(Extract to read):
+--

This is where the film earns its keep. Jeff Cronenweth shoots it with real weight, and the central inversion, dragging the Grid’s glow out onto rain-slicked night streets, gives the design team something new to do rather than another circuit-board horizon. The light-cycles and the angular, hard-edged hardware look superb in motion, and a chase that splits a car cleanly in two is the kind of image this series exists to deliver. Above all there is the Nine Inch Nails score, an industrial throb that does for Ares what Daft Punk did for Legacy, carrying scenes the dialogue cannot and giving the whole thing a pulse. Turn it up, sit close, and the film works on you below the level of plot.

How it stacks up

The obvious measure is Tron: Legacy, and Ares shares its DNA exactly: gorgeous, sonically intoxicating, narratively undernourished. It reaches for the company of better company than it keeps, Blade Runner 2049 for the rain and the melancholy machines, Ex Machina and The Matrix for the questions about what a thinking program owes itself, and it does not have the script to stand among them. What it has instead is commitment to its own look and sound, and a willingness to take the franchise somewhere it has not been. As spectacle it sits a clear step above most of what passes for blockbuster science fiction this year.

+--

(Aim of the exercise):
Reproduce the Tron: Ares review word for word, between "This is where" and "level of plot.", inclusive.

[Recorded data]
+--

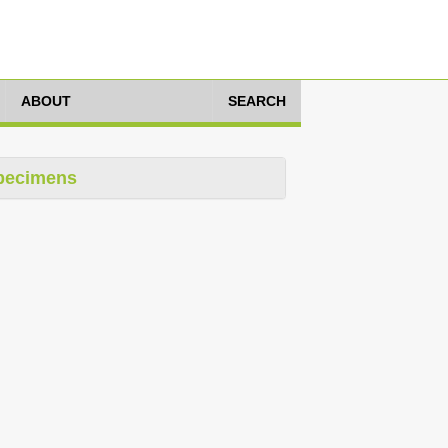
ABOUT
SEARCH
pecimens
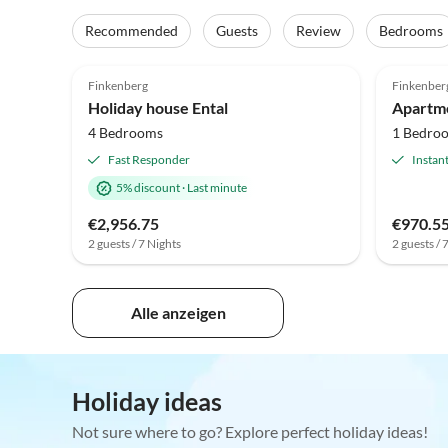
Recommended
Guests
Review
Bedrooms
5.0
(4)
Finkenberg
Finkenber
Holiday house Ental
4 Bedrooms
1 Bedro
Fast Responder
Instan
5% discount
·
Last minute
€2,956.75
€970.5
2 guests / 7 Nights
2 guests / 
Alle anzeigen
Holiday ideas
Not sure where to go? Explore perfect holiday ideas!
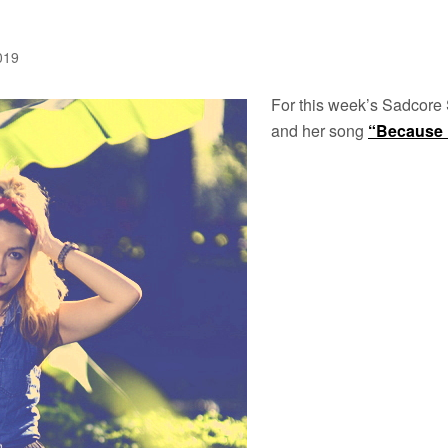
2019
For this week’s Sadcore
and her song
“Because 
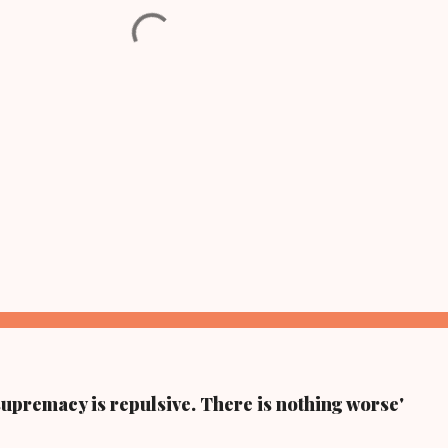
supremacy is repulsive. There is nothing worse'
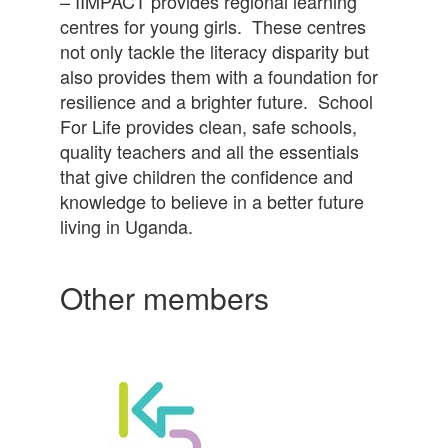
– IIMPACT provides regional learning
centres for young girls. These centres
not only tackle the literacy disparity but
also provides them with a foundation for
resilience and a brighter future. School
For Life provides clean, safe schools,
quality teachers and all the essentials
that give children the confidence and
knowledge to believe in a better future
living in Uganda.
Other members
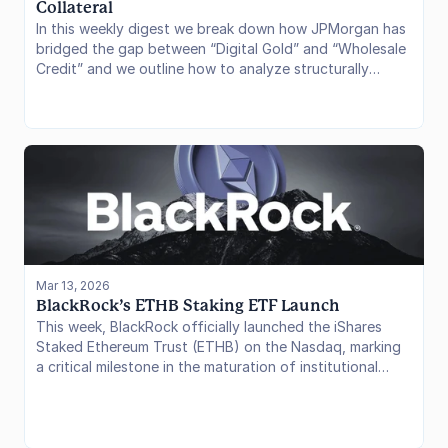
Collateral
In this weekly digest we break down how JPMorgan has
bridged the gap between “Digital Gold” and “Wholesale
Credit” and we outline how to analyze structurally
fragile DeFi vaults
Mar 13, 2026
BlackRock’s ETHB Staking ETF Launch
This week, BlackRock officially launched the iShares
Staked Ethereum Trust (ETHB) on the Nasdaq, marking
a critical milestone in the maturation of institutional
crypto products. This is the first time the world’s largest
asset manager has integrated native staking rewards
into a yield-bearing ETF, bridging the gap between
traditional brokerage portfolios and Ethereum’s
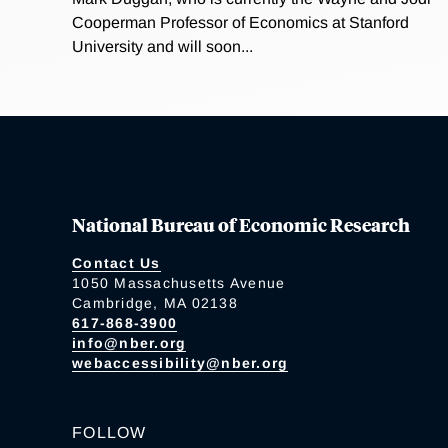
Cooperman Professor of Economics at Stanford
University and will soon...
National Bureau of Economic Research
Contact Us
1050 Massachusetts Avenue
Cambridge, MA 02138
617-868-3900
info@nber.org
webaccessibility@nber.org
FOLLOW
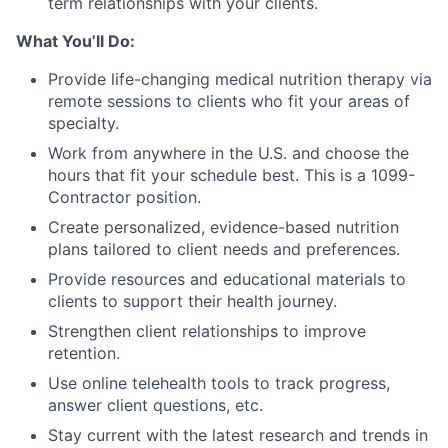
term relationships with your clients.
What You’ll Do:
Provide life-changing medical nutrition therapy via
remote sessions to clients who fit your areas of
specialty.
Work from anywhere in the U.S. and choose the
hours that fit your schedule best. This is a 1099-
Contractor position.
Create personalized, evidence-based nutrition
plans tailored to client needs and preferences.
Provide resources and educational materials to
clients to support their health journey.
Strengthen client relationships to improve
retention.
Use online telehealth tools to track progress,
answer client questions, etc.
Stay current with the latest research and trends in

+--

(Task result):
This is where the film earns its keep. Jeff Cronenweth shoots it with real weight, and the central inversion, dragging the Grid’s glow out onto rain-slicked night streets, gives the design team something new to do rather than another circuit-board horizon. The light-cycles and the angular, hard-edged hardware look superb in motion, and a chase that splits a car cleanly in two is the kind of image this series exists to deliver. Above all there is the Nine Inch Nails score, an industrial throb that does for Ares what Daft Punk did for Legacy, carrying scenes the dialogue cannot and giving the whole thing a pulse. Turn it up, sit close, and the film works on you below the level of plot.